Right after finishing, I barely had the energy to give my coach a high 5 -- but the attempt was made.

The results were calculated:


And folks, I won my first athletic competition.  My goodness, I gave it my all.  It was, by far, one of the most mentally and physically draining days of my life.  But it felt great; I felt great.  I did something I never thought I was capable of doing, and even when it felt impossible, I didn't stop.  I've worked very hard to get to this point and I'm proud of myself.

As I reflect back on Sunday, I know that I have a lot to still learn and do at CrossFit.  But I also know that none of this would have been possible without the amazing community I belong to.  Yes, we're slightly cultish; yes, we have weird slang; yes, we do some bizarre workouts, but I have such a supportive, lovely network, and it means the world to me.

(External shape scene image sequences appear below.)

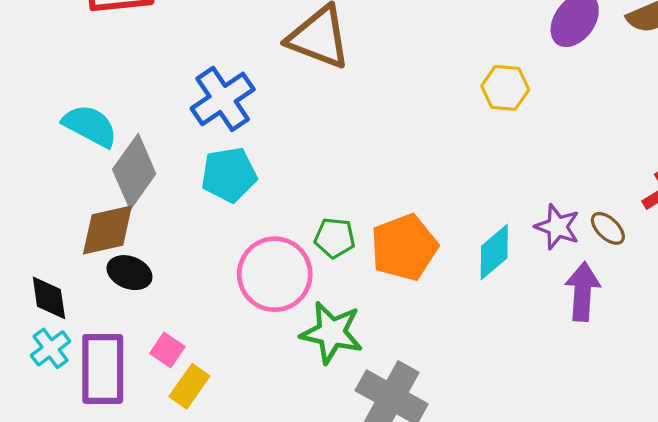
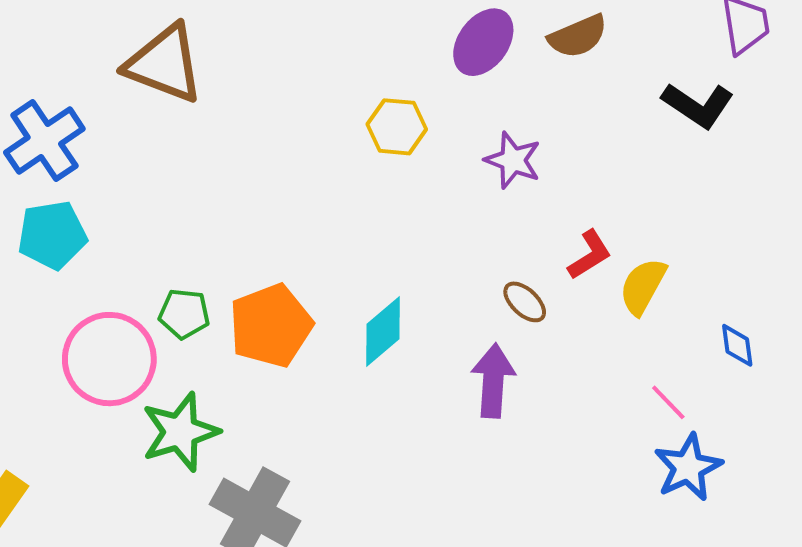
purple star: (557, 227) -> (513, 160), moved
green star: (332, 333) -> (180, 432), turned -30

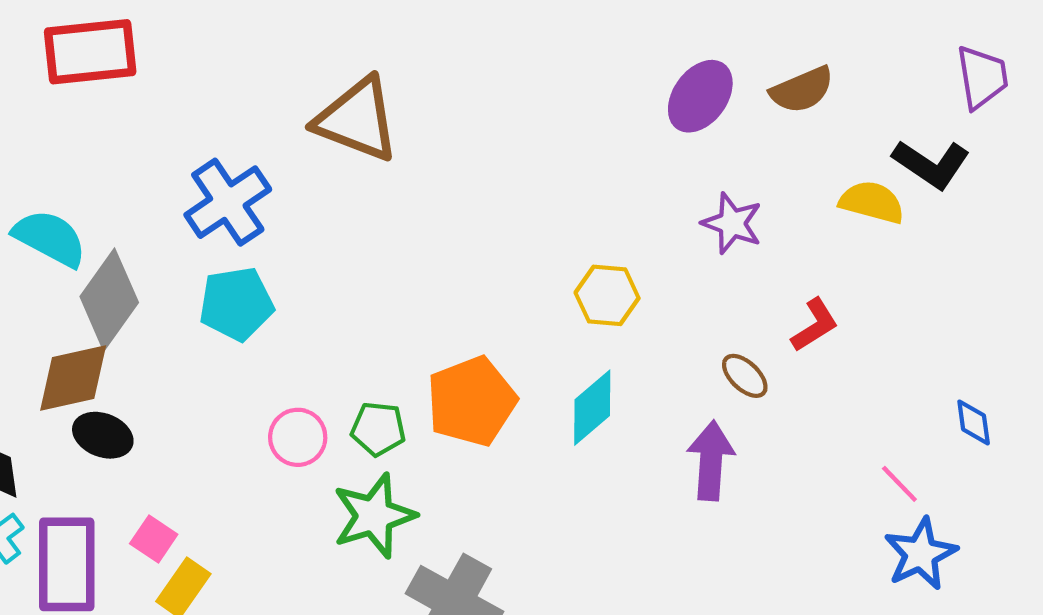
yellow hexagon: (397, 127) -> (607, 295), moved
yellow semicircle: (643, 286) -> (872, 202), moved, turned 76
green pentagon: (184, 314) -> (378, 429), moved
pink circle: (109, 359) -> (298, 437), size x0.6

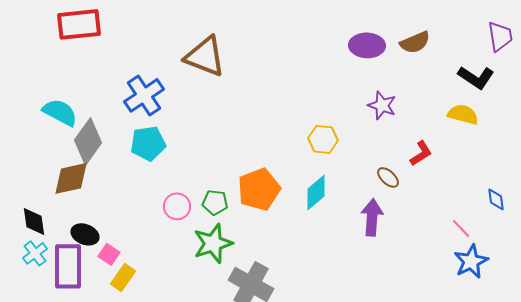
purple ellipse: (700, 96) -> (367, 45), turned 56
yellow semicircle: (872, 202) -> (463, 114), moved
black ellipse: (103, 435) -> (85, 234), moved

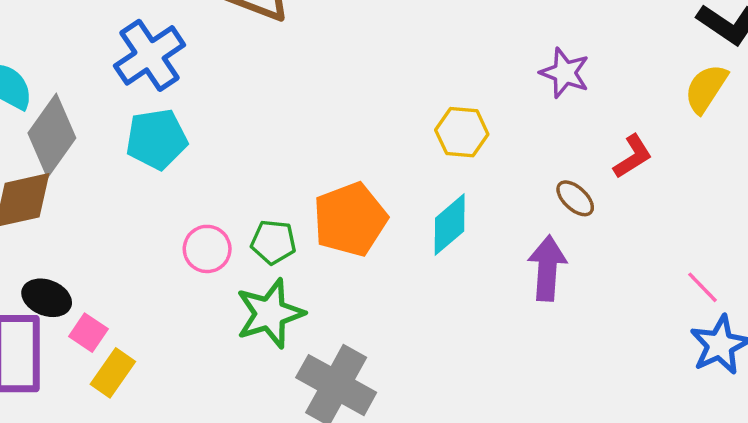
yellow semicircle: (463, 114) -> (706, 88), turned -72

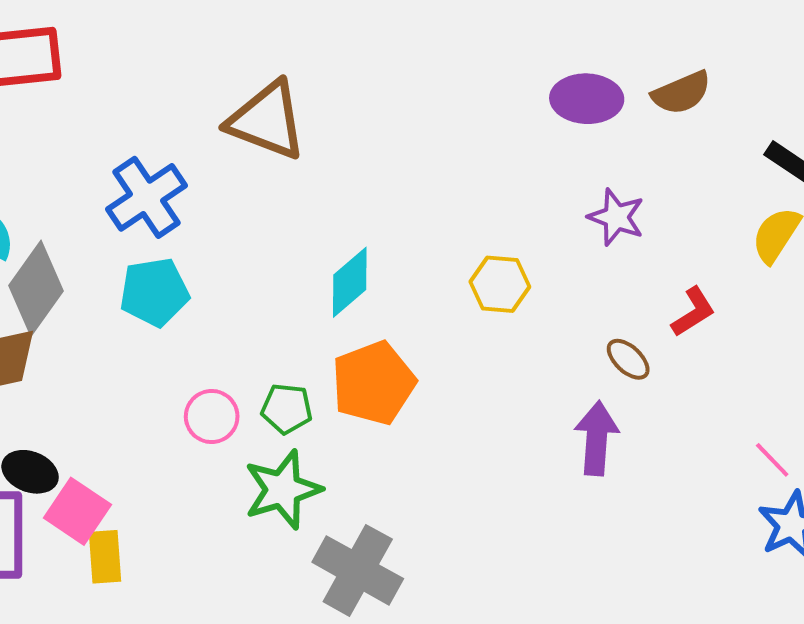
cyan diamond: (450, 225) -> (350, 282), moved
pink square: (88, 333) -> (77, 511), size x1.5
yellow rectangle: (113, 373) -> (105, 557), turned -39

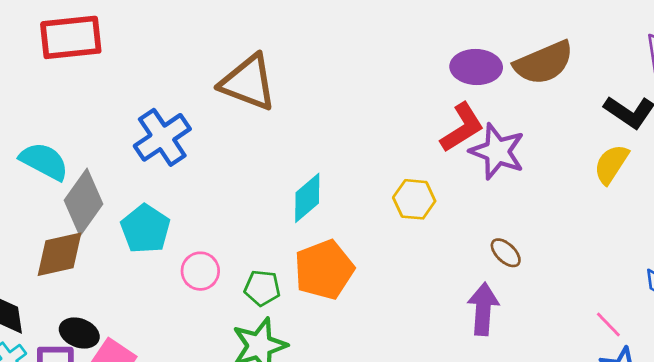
brown semicircle: (681, 93) -> (544, 63), size x1.4
purple star: (616, 217) -> (497, 151), size x1.4
cyan pentagon: (154, 292) -> (145, 229), moved, turned -30
red L-shape: (693, 312) -> (462, 128), moved, size x1.4
pink circle: (212, 416) -> (200, 271), moved

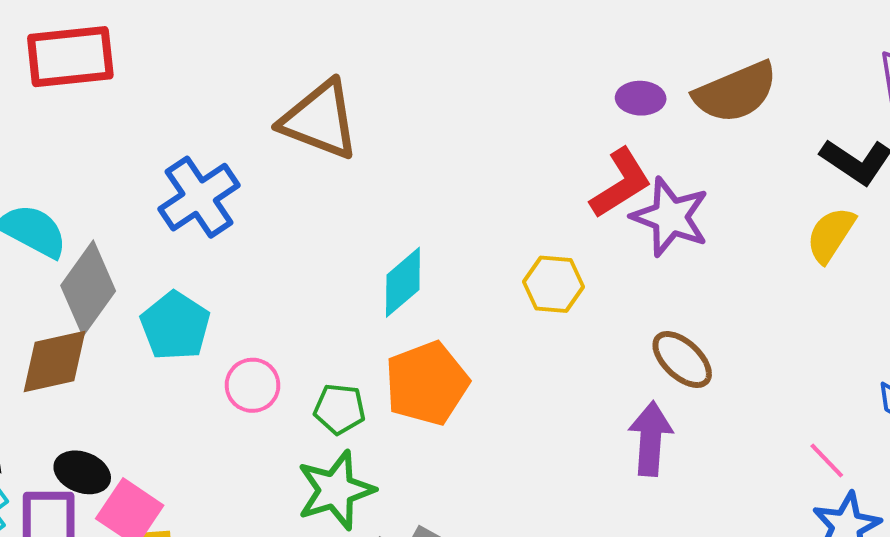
purple ellipse: (476, 67) -> (641, 98), size x0.7
brown ellipse: (506, 253) -> (682, 360), size x1.4

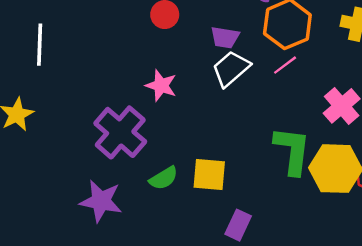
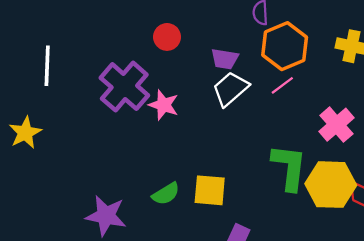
purple cross: (120, 132) -> (124, 87), moved

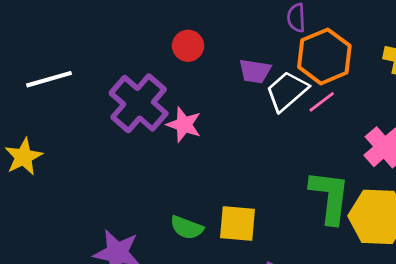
white line: (47, 66) -> (49, 79), turned 72
white trapezoid: (230, 89) -> (287, 91), moved
green semicircle: (166, 194) -> (187, 228), turned 52

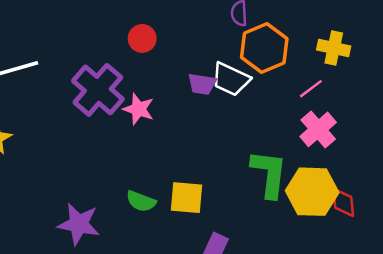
purple trapezoid: (255, 71) -> (202, 84), moved
white trapezoid: (287, 91) -> (231, 79), turned -114
pink line: (322, 102) -> (311, 89), moved

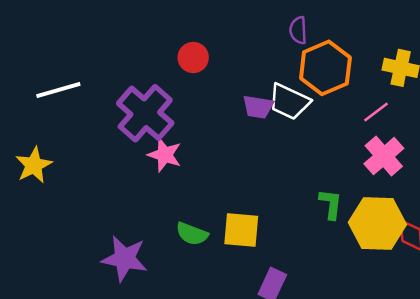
pink star: (139, 109) -> (165, 155), moved
green L-shape: (269, 174) -> (331, 204), size x0.6

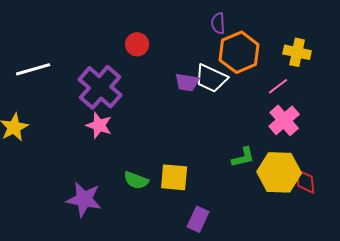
pink star: (165, 155) -> (99, 125), moved
green L-shape: (331, 204) -> (243, 157), turned 70

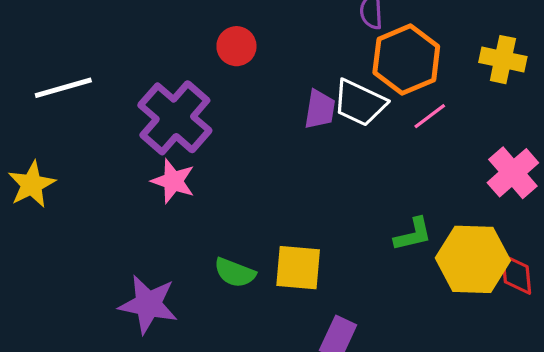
purple trapezoid: (187, 82) -> (320, 109), turned -90
pink line: (278, 86) -> (430, 116), moved
pink cross: (284, 120) -> (513, 173), moved

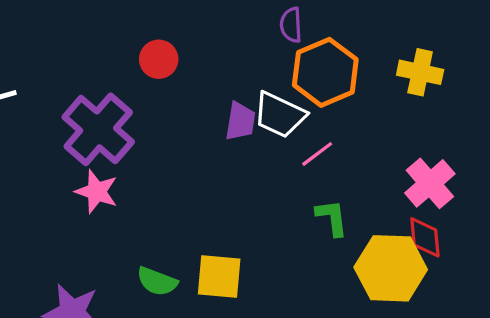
pink line: (430, 116) -> (317, 154), moved
green L-shape: (413, 234) -> (332, 218), moved, turned -84
red diamond: (516, 274) -> (425, 237), moved

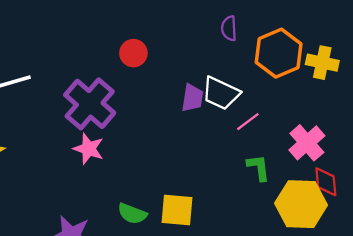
orange hexagon: (325, 72) -> (279, 53), moved
pink cross: (430, 183) -> (307, 143), moved

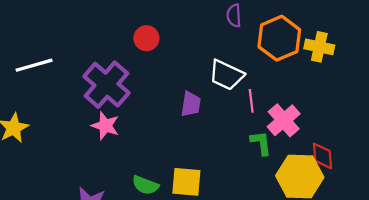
purple trapezoid: (192, 98) -> (191, 104), moved
pink line: (248, 122) -> (251, 101), turned -60
pink cross: (307, 143) -> (284, 120), moved

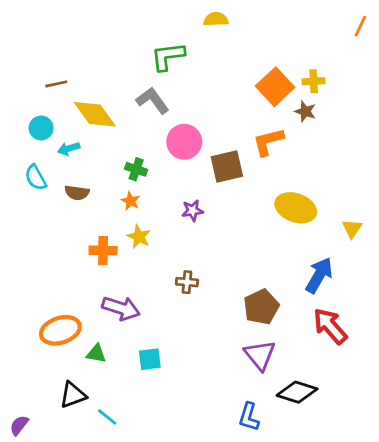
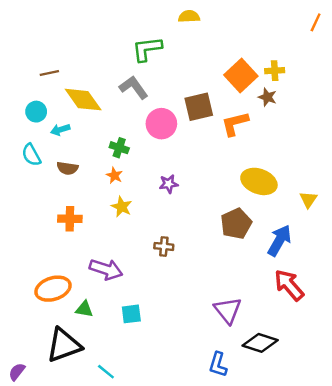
brown square: (227, 167) -> (199, 107), moved
orange cross: (103, 250) -> (70, 219), moved
brown pentagon: (261, 307) -> (236, 224), moved
black triangle: (73, 395) -> (64, 345), size x1.5
cyan line: (107, 417) -> (106, 372), moved

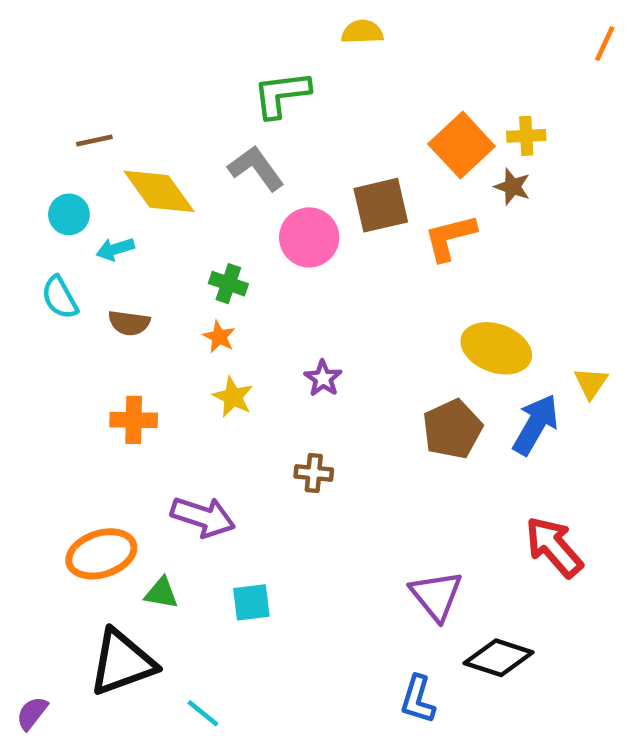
purple star: (169, 184) -> (323, 378), moved, turned -30
blue arrow: (279, 240) -> (535, 425), moved

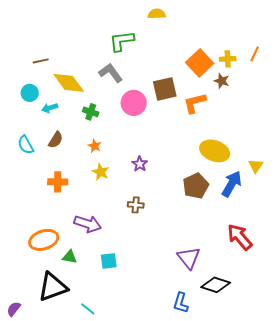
orange line: (605, 43) -> (255, 54), moved
green cross: (228, 284) -> (91, 112), moved
cyan semicircle: (60, 298) -> (26, 145), moved
brown semicircle: (129, 323) -> (56, 140), turned -66

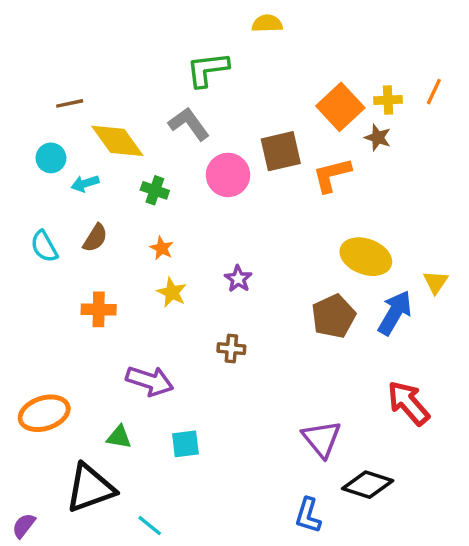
orange ellipse: (44, 240) -> (44, 413), moved

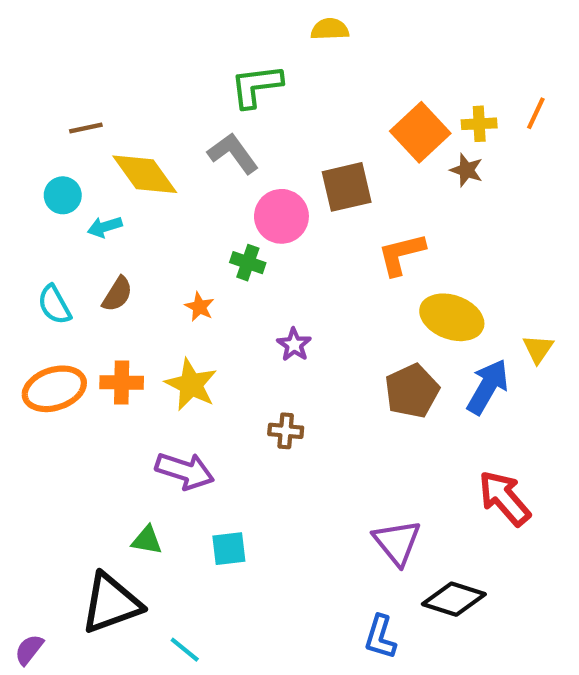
orange L-shape: (332, 175) -> (401, 254), moved
green cross: (155, 190) -> (248, 263), moved
yellow star: (172, 292) -> (191, 385), moved, size x1.4
orange ellipse: (44, 413) -> (54, 389), moved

(Such a wonderful group of people!)


Sunday reminded me that I am one tough chica, and that I've come a long way since this summer.  I'm strong.  I'm athletic.  And I have the perseverance to keep on going.  CrossFit has given me a great outlook on life; it's boosted my confidence significantly.  It's taught me that I can do things that I never thought were imaginable.  And I feel so lucky to have met so many wonderful people in the process.

Alright, sappy post over.  A big thanks to all those who have helped me reach this point.  And now, I think I may finally be allowed to call myself an athlete.




Saturday, April 2, 2011

CrossFit Competition

Tomorrow, I will be competing in a CrossFit competition for beginners.  It's aptly named "NewFitters," and it's between my CRCF and two other local affiliates.  Really, it's a great opportunity for people who are still trying to learn the ways of CrossFit to have the chance to get their feet wet into the competition world.  Honestly, I think it's a lovely idea, and I'm scared out of my mind.

First, I can't believe that I'll actually be a part of an athletic competition.  It's not necessarily a lack of self-esteem; it's a "I can't believe that I am seen as being competent at anything remotely athletic."  I mean, gosh, it's really only be a few months since I've taken athletics somewhat seriously.  I've never played a physically competitive game in my life; heck, I haven't even played a pick up game of basketball or ultimate frisbee.  So, in a way, it's somewhat humbling.  But I'm unsure of how I should approach it.

Second, the competition involves three mystery WODs.  It's perhaps the feeling of the unknown that's scary, although I don't know if knowing the WODs would be particularly useful knowing the workouts ahead of time; in fact, that might be more terrifying!  I also want to do a great job representing CRCF -- what if I fall on my face or can't finish a WOD?  What if I vomit on a judge's feet?  Nerves are starting to get to me!

Third, I really don't know how I'm supposed to prep, other than stretching and drinking some water.  Do I bring food to eat between WODs?  A change of socks?  How do I calm myself down?  How do I approach each WOD?  I want to make sure I have enough stamina to make it through.

So, I ask all of you:  how do you prepare for a competition, race, etc.,.? Any words of wisdom or advice?